-- WORK INSTRUCTION --
Give back the entire listing verbatim.
-.-.-
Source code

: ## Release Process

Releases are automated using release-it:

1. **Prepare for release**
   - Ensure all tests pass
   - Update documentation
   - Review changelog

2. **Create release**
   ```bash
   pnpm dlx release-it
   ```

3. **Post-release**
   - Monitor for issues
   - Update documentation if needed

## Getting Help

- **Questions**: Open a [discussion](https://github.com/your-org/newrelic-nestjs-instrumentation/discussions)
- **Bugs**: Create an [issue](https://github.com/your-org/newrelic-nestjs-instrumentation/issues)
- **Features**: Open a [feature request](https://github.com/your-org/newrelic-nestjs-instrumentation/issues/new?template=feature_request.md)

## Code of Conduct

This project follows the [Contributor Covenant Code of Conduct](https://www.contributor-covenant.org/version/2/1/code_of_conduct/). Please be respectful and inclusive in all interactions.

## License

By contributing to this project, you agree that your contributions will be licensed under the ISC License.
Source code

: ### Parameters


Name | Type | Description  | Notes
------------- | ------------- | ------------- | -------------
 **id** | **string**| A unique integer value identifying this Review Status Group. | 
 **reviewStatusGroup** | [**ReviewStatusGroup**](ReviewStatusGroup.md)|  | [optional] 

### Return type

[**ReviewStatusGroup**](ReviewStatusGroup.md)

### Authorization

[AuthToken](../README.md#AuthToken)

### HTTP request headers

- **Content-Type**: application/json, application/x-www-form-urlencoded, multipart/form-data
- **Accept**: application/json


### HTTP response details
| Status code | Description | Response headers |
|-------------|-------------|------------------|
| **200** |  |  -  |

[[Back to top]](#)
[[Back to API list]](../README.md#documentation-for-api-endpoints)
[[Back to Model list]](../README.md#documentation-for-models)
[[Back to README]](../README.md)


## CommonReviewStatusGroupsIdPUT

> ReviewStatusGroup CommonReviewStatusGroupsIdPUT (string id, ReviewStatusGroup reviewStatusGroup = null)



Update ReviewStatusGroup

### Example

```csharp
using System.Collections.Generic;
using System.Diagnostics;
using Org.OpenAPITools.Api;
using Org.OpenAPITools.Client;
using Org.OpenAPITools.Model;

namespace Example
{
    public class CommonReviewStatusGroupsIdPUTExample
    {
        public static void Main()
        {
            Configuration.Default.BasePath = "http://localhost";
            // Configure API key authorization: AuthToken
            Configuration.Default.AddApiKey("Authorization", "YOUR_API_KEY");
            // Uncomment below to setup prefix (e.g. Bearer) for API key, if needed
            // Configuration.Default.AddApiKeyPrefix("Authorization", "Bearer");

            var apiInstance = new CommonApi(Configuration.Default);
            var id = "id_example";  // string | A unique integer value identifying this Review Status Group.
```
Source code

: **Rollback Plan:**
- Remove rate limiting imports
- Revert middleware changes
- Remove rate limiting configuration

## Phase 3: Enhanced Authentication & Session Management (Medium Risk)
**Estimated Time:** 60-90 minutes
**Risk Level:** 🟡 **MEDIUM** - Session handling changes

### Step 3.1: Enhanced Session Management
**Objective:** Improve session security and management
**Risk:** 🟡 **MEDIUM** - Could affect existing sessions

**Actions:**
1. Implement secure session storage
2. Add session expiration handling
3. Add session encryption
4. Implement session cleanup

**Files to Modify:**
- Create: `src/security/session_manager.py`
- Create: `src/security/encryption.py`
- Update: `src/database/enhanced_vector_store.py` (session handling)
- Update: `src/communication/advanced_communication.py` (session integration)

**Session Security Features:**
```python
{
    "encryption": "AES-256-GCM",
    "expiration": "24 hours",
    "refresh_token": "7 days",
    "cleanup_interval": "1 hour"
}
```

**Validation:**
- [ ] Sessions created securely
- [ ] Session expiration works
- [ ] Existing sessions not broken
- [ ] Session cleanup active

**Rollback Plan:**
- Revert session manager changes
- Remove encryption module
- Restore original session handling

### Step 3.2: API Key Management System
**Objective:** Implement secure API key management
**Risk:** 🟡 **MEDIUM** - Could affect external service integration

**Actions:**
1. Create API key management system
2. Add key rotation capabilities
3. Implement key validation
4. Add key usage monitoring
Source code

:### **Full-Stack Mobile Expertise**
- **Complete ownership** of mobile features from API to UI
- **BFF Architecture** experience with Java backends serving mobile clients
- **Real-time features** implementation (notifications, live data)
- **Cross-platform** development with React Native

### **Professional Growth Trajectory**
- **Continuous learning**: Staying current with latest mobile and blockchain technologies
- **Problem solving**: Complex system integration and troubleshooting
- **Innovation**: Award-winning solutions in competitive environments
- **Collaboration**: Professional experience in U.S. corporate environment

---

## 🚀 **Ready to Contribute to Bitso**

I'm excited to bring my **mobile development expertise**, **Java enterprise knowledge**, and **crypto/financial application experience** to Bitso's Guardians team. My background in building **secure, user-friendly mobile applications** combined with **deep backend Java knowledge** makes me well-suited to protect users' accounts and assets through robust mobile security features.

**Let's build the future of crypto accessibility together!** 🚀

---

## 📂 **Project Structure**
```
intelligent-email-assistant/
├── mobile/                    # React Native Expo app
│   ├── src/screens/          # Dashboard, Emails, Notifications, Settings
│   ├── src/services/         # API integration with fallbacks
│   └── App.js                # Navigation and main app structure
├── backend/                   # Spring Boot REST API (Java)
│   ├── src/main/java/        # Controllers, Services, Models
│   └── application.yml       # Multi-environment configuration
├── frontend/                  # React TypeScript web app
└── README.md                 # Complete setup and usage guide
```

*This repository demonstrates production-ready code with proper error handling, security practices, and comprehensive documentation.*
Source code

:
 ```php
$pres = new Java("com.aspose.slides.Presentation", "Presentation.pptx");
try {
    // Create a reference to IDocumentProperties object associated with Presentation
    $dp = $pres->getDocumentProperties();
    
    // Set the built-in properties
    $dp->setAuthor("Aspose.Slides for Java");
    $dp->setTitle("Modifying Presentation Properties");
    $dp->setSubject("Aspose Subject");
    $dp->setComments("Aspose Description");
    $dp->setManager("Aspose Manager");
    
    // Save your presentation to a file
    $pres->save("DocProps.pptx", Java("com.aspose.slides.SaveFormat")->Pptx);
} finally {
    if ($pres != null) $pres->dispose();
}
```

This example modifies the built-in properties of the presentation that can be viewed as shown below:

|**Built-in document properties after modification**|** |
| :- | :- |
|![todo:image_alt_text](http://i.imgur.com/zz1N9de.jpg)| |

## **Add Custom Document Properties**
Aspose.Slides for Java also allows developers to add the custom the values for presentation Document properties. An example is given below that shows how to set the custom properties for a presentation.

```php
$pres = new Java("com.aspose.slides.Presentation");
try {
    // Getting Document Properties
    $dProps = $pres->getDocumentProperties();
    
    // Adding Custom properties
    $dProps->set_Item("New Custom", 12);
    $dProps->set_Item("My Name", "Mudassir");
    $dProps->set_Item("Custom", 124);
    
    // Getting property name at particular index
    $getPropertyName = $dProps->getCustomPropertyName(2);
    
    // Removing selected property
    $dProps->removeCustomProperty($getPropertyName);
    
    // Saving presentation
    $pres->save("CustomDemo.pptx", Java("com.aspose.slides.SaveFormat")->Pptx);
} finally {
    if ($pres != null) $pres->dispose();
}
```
-.-.-
-- SOLUTION TO THIS PROBLEM --
Source code

: ## Release Process

Releases are automated using release-it:

1. **Prepare for release**
   - Ensure all tests pass
   - Update documentation
   - Review changelog

2. **Create release**
   ```bash
   pnpm dlx release-it
   ```

3. **Post-release**
   - Monitor for issues
   - Update documentation if needed

## Getting Help

- **Questions**: Open a [discussion](https://github.com/your-org/newrelic-nestjs-instrumentation/discussions)
- **Bugs**: Create an [issue](https://github.com/your-org/newrelic-nestjs-instrumentation/issues)
- **Features**: Open a [feature request](https://github.com/your-org/newrelic-nestjs-instrumentation/issues/new?template=feature_request.md)

## Code of Conduct

This project follows the [Contributor Covenant Code of Conduct](https://www.contributor-covenant.org/version/2/1/code_of_conduct/). Please be respectful and inclusive in all interactions.

## License

By contributing to this project, you agree that your contributions will be licensed under the ISC License.
Source code

: ### Parameters


Name | Type | Description  | Notes
------------- | ------------- | ------------- | -------------
 **id** | **string**| A unique integer value identifying this Review Status Group. | 
 **reviewStatusGroup** | [**ReviewStatusGroup**](ReviewStatusGroup.md)|  | [optional] 

### Return type

[**ReviewStatusGroup**](ReviewStatusGroup.md)

### Authorization

[AuthToken](../README.md#AuthToken)

### HTTP request headers

- **Content-Type**: application/json, application/x-www-form-urlencoded, multipart/form-data
- **Accept**: application/json


### HTTP response details
| Status code | Description | Response headers |
|-------------|-------------|------------------|
| **200** |  |  -  |

[[Back to top]](#)
[[Back to API list]](../README.md#documentation-for-api-endpoints)
[[Back to Model list]](../README.md#documentation-for-models)
[[Back to README]](../README.md)


## CommonReviewStatusGroupsIdPUT

> ReviewStatusGroup CommonReviewStatusGroupsIdPUT (string id, ReviewStatusGroup reviewStatusGroup = null)



Update ReviewStatusGroup

### Example

```csharp
using System.Collections.Generic;
using System.Diagnostics;
using Org.OpenAPITools.Api;
using Org.OpenAPITools.Client;
using Org.OpenAPITools.Model;

namespace Example
{
    public class CommonReviewStatusGroupsIdPUTExample
    {
        public static void Main()
        {
            Configuration.Default.BasePath = "http://localhost";
            // Configure API key authorization: AuthToken
            Configuration.Default.AddApiKey("Authorization", "YOUR_API_KEY");
            // Uncomment below to setup prefix (e.g. Bearer) for API key, if needed
            // Configuration.Default.AddApiKeyPrefix("Authorization", "Bearer");

            var apiInstance = new CommonApi(Configuration.Default);
            var id = "id_example";  // string | A unique integer value identifying this Review Status Group.
```
Source code

: **Rollback Plan:**
- Remove rate limiting imports
- Revert middleware changes
- Remove rate limiting configuration

## Phase 3: Enhanced Authentication & Session Management (Medium Risk)
**Estimated Time:** 60-90 minutes
**Risk Level:** 🟡 **MEDIUM** - Session handling changes

### Step 3.1: Enhanced Session Management
**Objective:** Improve session security and management
**Risk:** 🟡 **MEDIUM** - Could affect existing sessions

**Actions:**
1. Implement secure session storage
2. Add session expiration handling
3. Add session encryption
4. Implement session cleanup

**Files to Modify:**
- Create: `src/security/session_manager.py`
- Create: `src/security/encryption.py`
- Update: `src/database/enhanced_vector_store.py` (session handling)
- Update: `src/communication/advanced_communication.py` (session integration)

**Session Security Features:**
```python
{
    "encryption": "AES-256-GCM",
    "expiration": "24 hours",
    "refresh_token": "7 days",
    "cleanup_interval": "1 hour"
}
```

**Validation:**
- [ ] Sessions created securely
- [ ] Session expiration works
- [ ] Existing sessions not broken
- [ ] Session cleanup active

**Rollback Plan:**
- Revert session manager changes
- Remove encryption module
- Restore original session handling

### Step 3.2: API Key Management System
**Objective:** Implement secure API key management
**Risk:** 🟡 **MEDIUM** - Could affect external service integration

**Actions:**
1. Create API key management system
2. Add key rotation capabilities
3. Implement key validation
4. Add key usage monitoring
Source code

:### **Full-Stack Mobile Expertise**
- **Complete ownership** of mobile features from API to UI
- **BFF Architecture** experience with Java backends serving mobile clients
- **Real-time features** implementation (notifications, live data)
- **Cross-platform** development with React Native

### **Professional Growth Trajectory**
- **Continuous learning**: Staying current with latest mobile and blockchain technologies
- **Problem solving**: Complex system integration and troubleshooting
- **Innovation**: Award-winning solutions in competitive environments
- **Collaboration**: Professional experience in U.S. corporate environment

---

## 🚀 **Ready to Contribute to Bitso**

I'm excited to bring my **mobile development expertise**, **Java enterprise knowledge**, and **crypto/financial application experience** to Bitso's Guardians team. My background in building **secure, user-friendly mobile applications** combined with **deep backend Java knowledge** makes me well-suited to protect users' accounts and assets through robust mobile security features.

**Let's build the future of crypto accessibility together!** 🚀

---

## 📂 **Project Structure**
```
intelligent-email-assistant/
├── mobile/                    # React Native Expo app
│   ├── src/screens/          # Dashboard, Emails, Notifications, Settings
│   ├── src/services/         # API integration with fallbacks
│   └── App.js                # Navigation and main app structure
├── backend/                   # Spring Boot REST API (Java)
│   ├── src/main/java/        # Controllers, Services, Models
│   └── application.yml       # Multi-environment configuration
├── frontend/                  # React TypeScript web app
└── README.md                 # Complete setup and usage guide
```

*This repository demonstrates production-ready code with proper error handling, security practices, and comprehensive documentation.*
Source code

:
 ```php
$pres = new Java("com.aspose.slides.Presentation", "Presentation.pptx");
try {
    // Create a reference to IDocumentProperties object associated with Presentation
    $dp = $pres->getDocumentProperties();
    
    // Set the built-in properties
    $dp->setAuthor("Aspose.Slides for Java");
    $dp->setTitle("Modifying Presentation Properties");
    $dp->setSubject("Aspose Subject");
    $dp->setComments("Aspose Description");
    $dp->setManager("Aspose Manager");
    
    // Save your presentation to a file
    $pres->save("DocProps.pptx", Java("com.aspose.slides.SaveFormat")->Pptx);
} finally {
    if ($pres != null) $pres->dispose();
}
```

This example modifies the built-in properties of the presentation that can be viewed as shown below:

|**Built-in document properties after modification**|** |
| :- | :- |
|![todo:image_alt_text](http://i.imgur.com/zz1N9de.jpg)| |

## **Add Custom Document Properties**
Aspose.Slides for Java also allows developers to add the custom the values for presentation Document properties. An example is given below that shows how to set the custom properties for a presentation.

```php
$pres = new Java("com.aspose.slides.Presentation");
try {
    // Getting Document Properties
    $dProps = $pres->getDocumentProperties();
    
    // Adding Custom properties
    $dProps->set_Item("New Custom", 12);
    $dProps->set_Item("My Name", "Mudassir");
    $dProps->set_Item("Custom", 124);
    
    // Getting property name at particular index
    $getPropertyName = $dProps->getCustomPropertyName(2);
    
    // Removing selected property
    $dProps->removeCustomProperty($getPropertyName);
    
    // Saving presentation
    $pres->save("CustomDemo.pptx", Java("com.aspose.slides.SaveFormat")->Pptx);
} finally {
    if ($pres != null) $pres->dispose();
}
```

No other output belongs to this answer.